▸ **TASK**
Retype the whole listing exactly. Leave out pictures.

▸ **DATA EXTRACT**
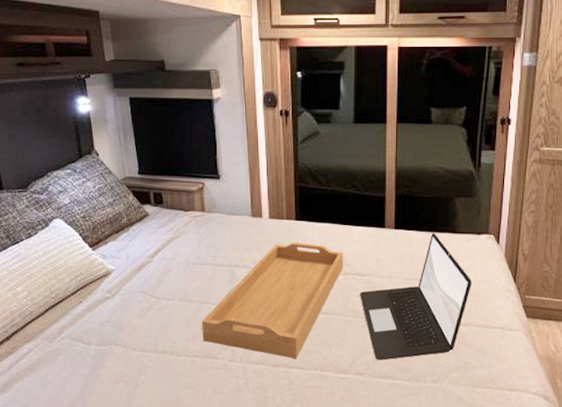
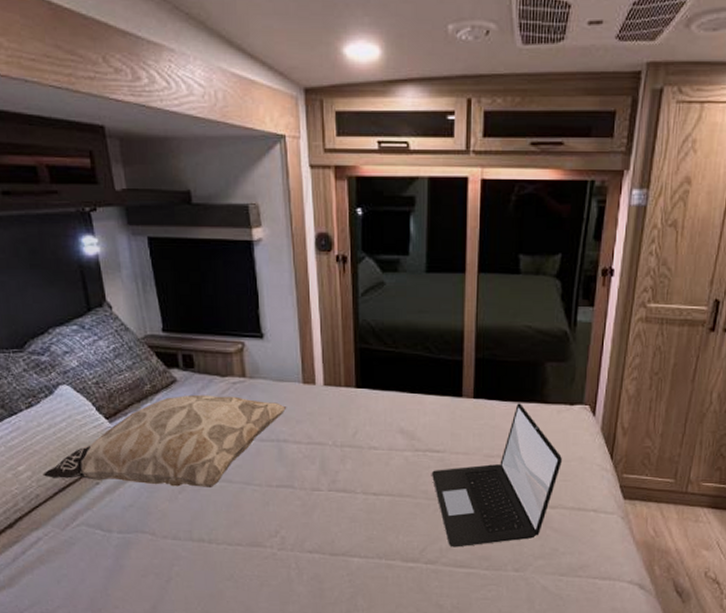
decorative pillow: none [36,226,238,306] -> present [42,394,287,487]
serving tray: present [202,242,344,359] -> none [245,413,413,547]

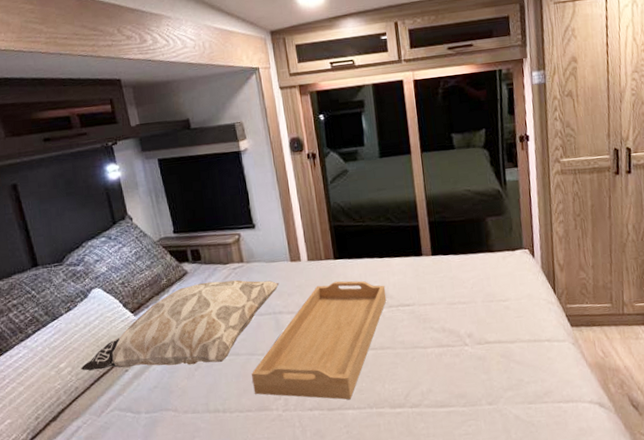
serving tray: none [245,413,413,547] -> present [252,280,387,400]
laptop: present [432,403,562,548] -> none [406,255,514,390]

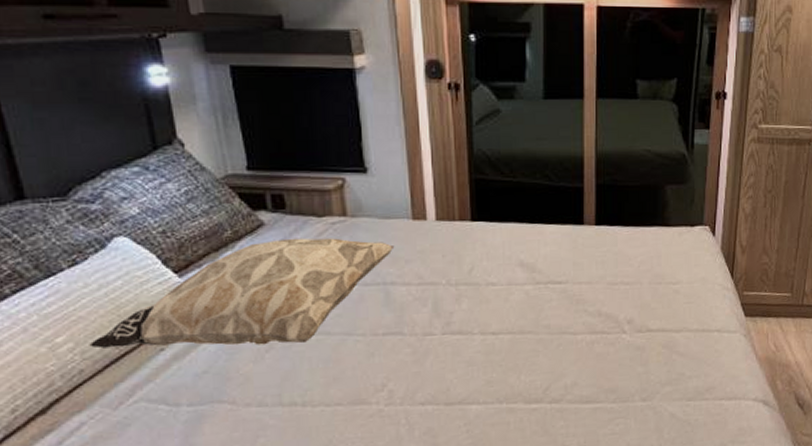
serving tray: present [252,280,387,400] -> none [346,248,534,393]

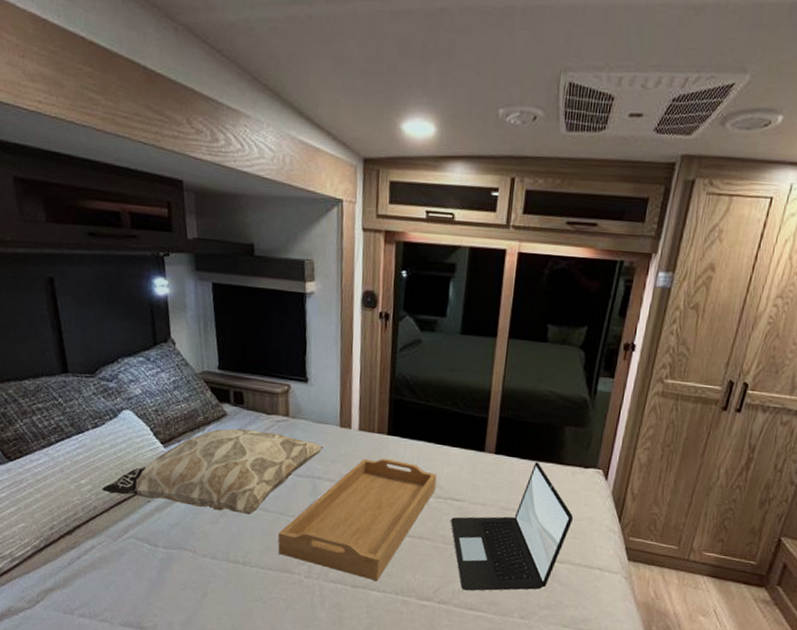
serving tray: none [346,248,534,393] -> present [278,458,437,582]
laptop: none [555,227,685,383] -> present [451,462,573,591]

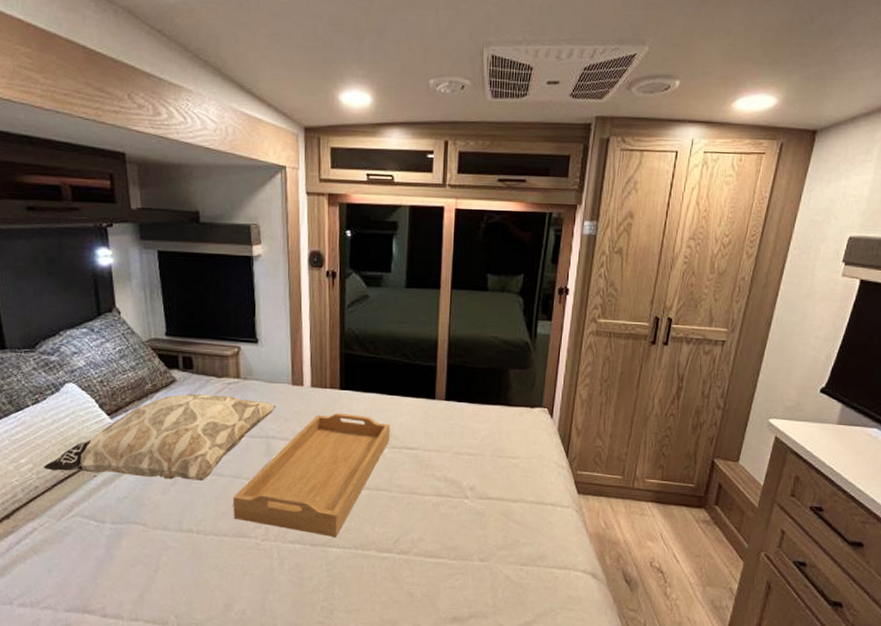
laptop: present [451,462,573,591] -> none [407,405,523,539]

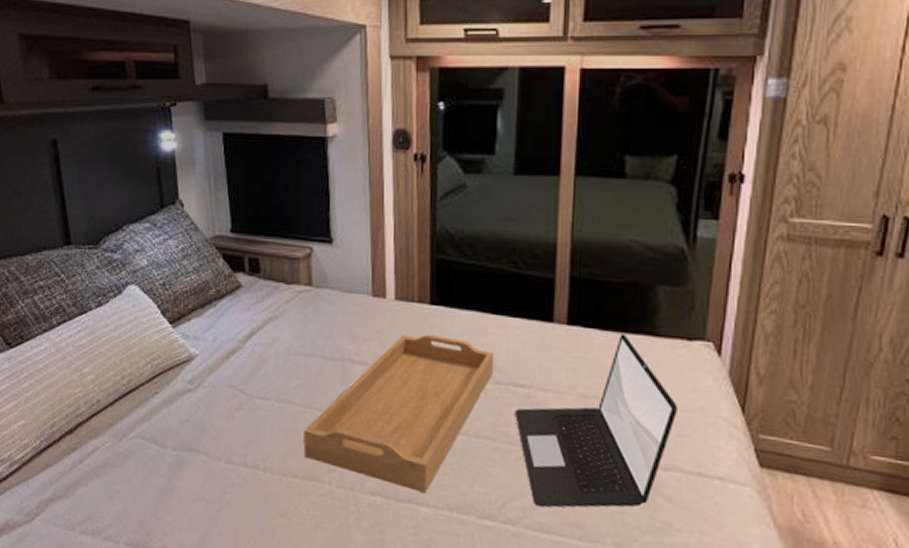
decorative pillow: present [43,393,277,480] -> none [105,302,354,408]
laptop: none [407,405,523,539] -> present [515,334,677,508]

▸ **ANSWER TO THE EXERCISE**
decorative pillow: none [36,226,238,306] -> present [42,394,287,487]
serving tray: present [202,242,344,359] -> none [245,413,413,547]

serving tray: none [245,413,413,547] -> present [252,280,387,400]
laptop: present [432,403,562,548] -> none [406,255,514,390]

serving tray: present [252,280,387,400] -> none [346,248,534,393]

serving tray: none [346,248,534,393] -> present [278,458,437,582]
laptop: none [555,227,685,383] -> present [451,462,573,591]

laptop: present [451,462,573,591] -> none [407,405,523,539]

decorative pillow: present [43,393,277,480] -> none [105,302,354,408]
laptop: none [407,405,523,539] -> present [515,334,677,508]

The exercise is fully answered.